What is required
Reproduce the listing that follows character for character, excluding its pictures.

☆ ☆ ☆ ☆ ☆ ☆ ☆

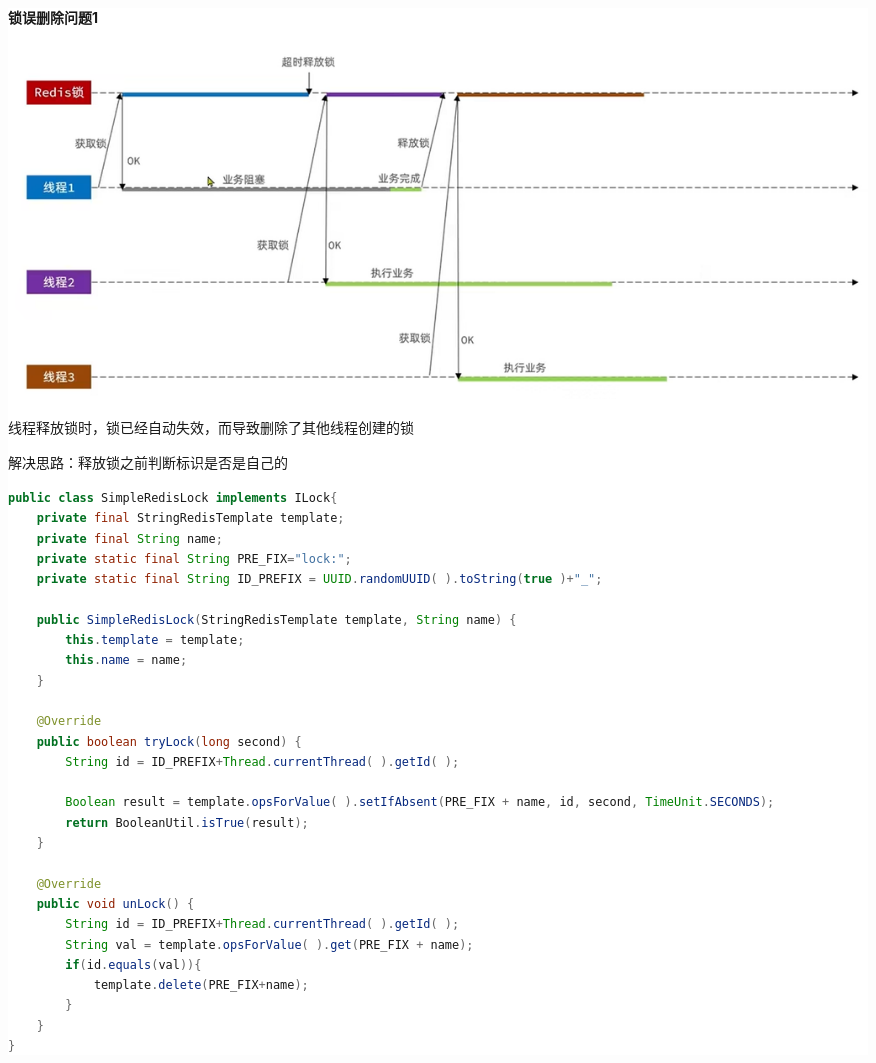 #### 锁误删除问题1

![image-20240824170049963](redis.assets/image-20240824170049963.png)

线程释放锁时，锁已经自动失效，而导致删除了其他线程创建的锁

解决思路：释放锁之前判断标识是否是自己的

```java
public class SimpleRedisLock implements ILock{
    private final StringRedisTemplate template;
    private final String name;
    private static final String PRE_FIX="lock:";
    private static final String ID_PREFIX = UUID.randomUUID( ).toString(true )+"_";

    public SimpleRedisLock(StringRedisTemplate template, String name) {
        this.template = template;
        this.name = name;
    }

    @Override
    public boolean tryLock(long second) {
        String id = ID_PREFIX+Thread.currentThread( ).getId( );

        Boolean result = template.opsForValue( ).setIfAbsent(PRE_FIX + name, id, second, TimeUnit.SECONDS);
        return BooleanUtil.isTrue(result);
    }

    @Override
    public void unLock() {
        String id = ID_PREFIX+Thread.currentThread( ).getId( );
        String val = template.opsForValue( ).get(PRE_FIX + name);
        if(id.equals(val)){
            template.delete(PRE_FIX+name);
        }
    }
}

```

☆ ☆ ☆ ☆ ☆ ☆ ☆

Solution to this exercise
 #### 锁误删除问题1

![image-20240824170049963](redis.assets/image-20240824170049963.png)

线程释放锁时，锁已经自动失效，而导致删除了其他线程创建的锁

解决思路：释放锁之前判断标识是否是自己的

```java
public class SimpleRedisLock implements ILock{
    private final StringRedisTemplate template;
    private final String name;
    private static final String PRE_FIX="lock:";
    private static final String ID_PREFIX = UUID.randomUUID( ).toString(true )+"_";

    public SimpleRedisLock(StringRedisTemplate template, String name) {
        this.template = template;
        this.name = name;
    }

    @Override
    public boolean tryLock(long second) {
        String id = ID_PREFIX+Thread.currentThread( ).getId( );

        Boolean result = template.opsForValue( ).setIfAbsent(PRE_FIX + name, id, second, TimeUnit.SECONDS);
        return BooleanUtil.isTrue(result);
    }

    @Override
    public void unLock() {
        String id = ID_PREFIX+Thread.currentThread( ).getId( );
        String val = template.opsForValue( ).get(PRE_FIX + name);
        if(id.equals(val)){
            template.delete(PRE_FIX+name);
        }
    }
}

```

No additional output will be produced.